— И никто не присматривает за огородом?
— Нет. Да там в этом году ничего и не сажали.
Он невольно загляделся на нее. Она шла рядом с ним, сильная, в самом расцвете молодости, упругой походкой. Руки она по-прежнему прятала на груди.
— Я часто думаю, какая ты, должно быть, сильная, — сказал он.
— Да, — ответила она, — я сильная. — И, не глядя на него, добавила: — Но все же ты сильнее меня.
— Ты так думаешь?
Они опять умолкли. Затем она спросила:
— Как ты считаешь, Богесен не опишет летом имущество бедняков, если они не будут голосовать за его кандидата в альтинг? Некоторые говорят, что именно так он и сделает.
— Пусть только посмеет! Хотя у них и брать-то нечего. Угрозами он ничего не достигнет. Кооператив ведь тоже может угрожать. Те, кому нечего терять, должны голосовать за своего кандидата. Это не значит, что я питаю какую-нибудь надежду, что нам удастся провести достойного кандидата. Кристофер Турфдаль позаботится, чтобы нам не удалось провести такого кандидата в альтинг. Мы ведь зависим от него.
— Как не допустит? Он должен ввести тебя!
— Он собирался, но я уверен, что он не решится. Он боится большевиков.
— Но он же сам большевик!
— Кристофер Турфдаль большевик? Нет, Сальвор. Я не думал, что ты такая простушка. Он далеко не большевик.
— Кто же он?
— Если определять его партийность согласно международным понятиям, то он так называемый левый, иными словами, старомодный демократ. Но дело совсем не в этом. Правда, у нас в стране всегда имеется хорошая почва для старомодных идей. Но Кристофер Турфдаль прежде всего человек, одержимый жаждой власти ради самой власти. Он не успокоится до тех пор, пока не подчинит себе все и вся. Вот поэтому он и решил подорвать власть консерваторов над промышленными и финансовыми учреждениями; он не уступит, пока не приберет все к рукам. Он из тех людей, что не гнушаются никакими средствами. Поэтому он вступил в союз с нами, радикалами; ему нужен единый фронт против правой партии. Пока всюду тишь да гладь, он использует нас, мы используем его. Настоящая беда грянет тогда, когда мы будем вынуждены выступить против него. Один его мизинец куда опаснее всех болтунов о независимости вместе взятых.
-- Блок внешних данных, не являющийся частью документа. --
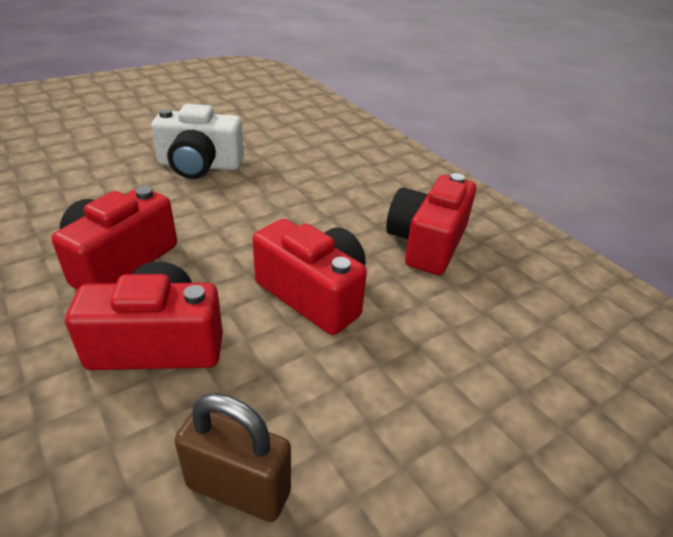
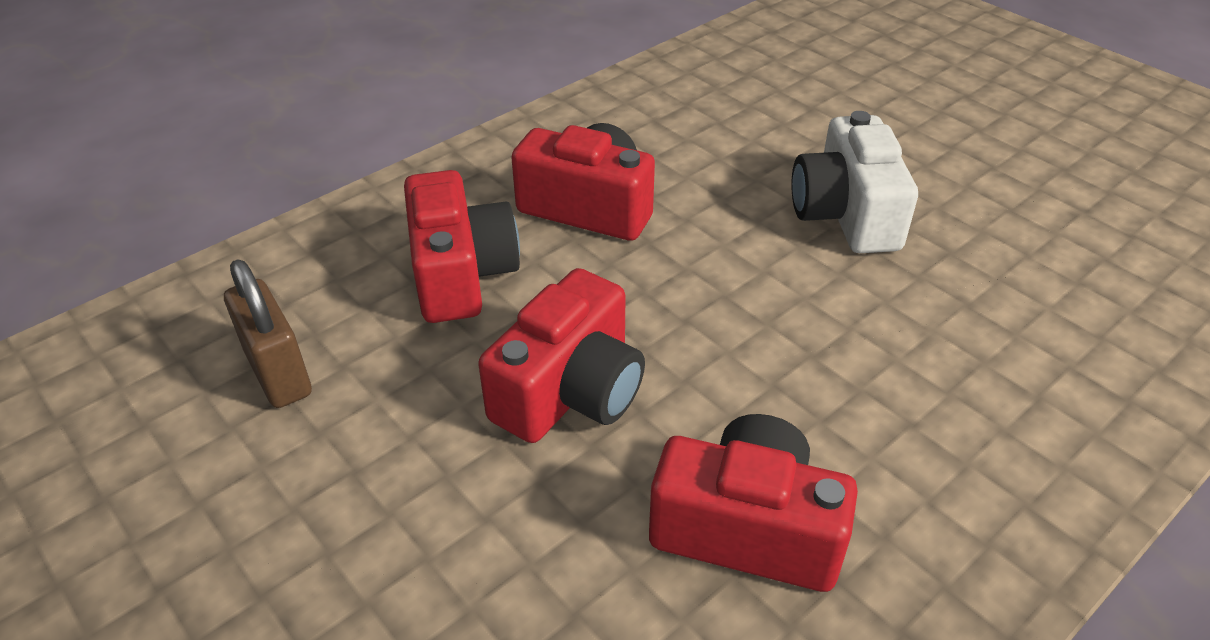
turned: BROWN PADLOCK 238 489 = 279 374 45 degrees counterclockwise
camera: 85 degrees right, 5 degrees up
— Но ведь «Вечерняя газета» утверждает, что он самый опасный большевик в стране! — сказала девушка.
— Это ловушка для простачков. Это утверждение прямо связано с баснями о том, что в России царит голод и безработица. Но со временем, когда всем здесь станет известно, что Россия единственная страна в мире, где нет безработицы и голода, они перестанут называть его большевиком.
— Я хотела бы, чтобы кто-нибудь наконец рассказал всю правду об этом Кристофере Турфдале.
— Его можно уподобить епископу Йоуну Арасону, которого один наш крупный скульптор изобразил с одним глазом во лбу. Мы, исландцы, не привыкли к таким людям. Мы слишком сильны как индивидуумы и слишком слабы как народ, чтобы терпеть их. Мы воистину народ Урмара Эрлигссона, который презирает победу в тот самый момент, когда ее одержит. Есть кое-что у нас и от Халлы из Сиды, этот замечательный человек не захотел уйти о дороги, по которой двигались вражеские войска, когда шло сражение с Брианом Ирландским; он уселся на пороге и стал заколачивать башмак. Ни один народ не имеет такого ясного представления об истинной ценности победы и поражения. Отношение к жизни отрицательное, к смерти — положительное, иными словами, трусость перед жизнью и мужество перед смертью. Ты слышала об Йоуне Сигурдссоне? Это был выдающийся исландец. Он всегда избегал победы. Однажды он навлек на себя общее недовольство, требуя, чтобы исландскими финансами управляли иностранцы. Такую же неприязнь вызвал Кристофер Турфдаль, выступив против засилия спекулянтов в банках.
— Значит, мы, исландцы, всегда терпим поражение?
— Нет, это не совсем так. Точнее говоря, мы никогда не терпим настоящего поражения, потому что никогда не используем по-настоящему одержанную победу. В общем, мы народ, который лучше всего чувствует себя у позорного столба, отличающегося от виселицы только тем, что человек касается ногами земли. Йоун Сигурдссон предпочитал лечить зараженных чесоткой овец, а не убивать их. Некоторые считают, что мы по натуре надломленный народ — ветвь большого дерева, которую посадили на плохой почве и не ждут, чтобы она росла и давала плоды. Ей бы только устоять против бурь и непогоды.
— Ты очень сильный, Арнальдур. Я заметила это в прошлом году во время забастовки. Ты сильнее Кристофера Турфдаля.
— А ты думала когда-нибудь над тем, что, собственно, значит «быть сильным»?
— По-моему, это — доводить дело до конца, — ответила девушка.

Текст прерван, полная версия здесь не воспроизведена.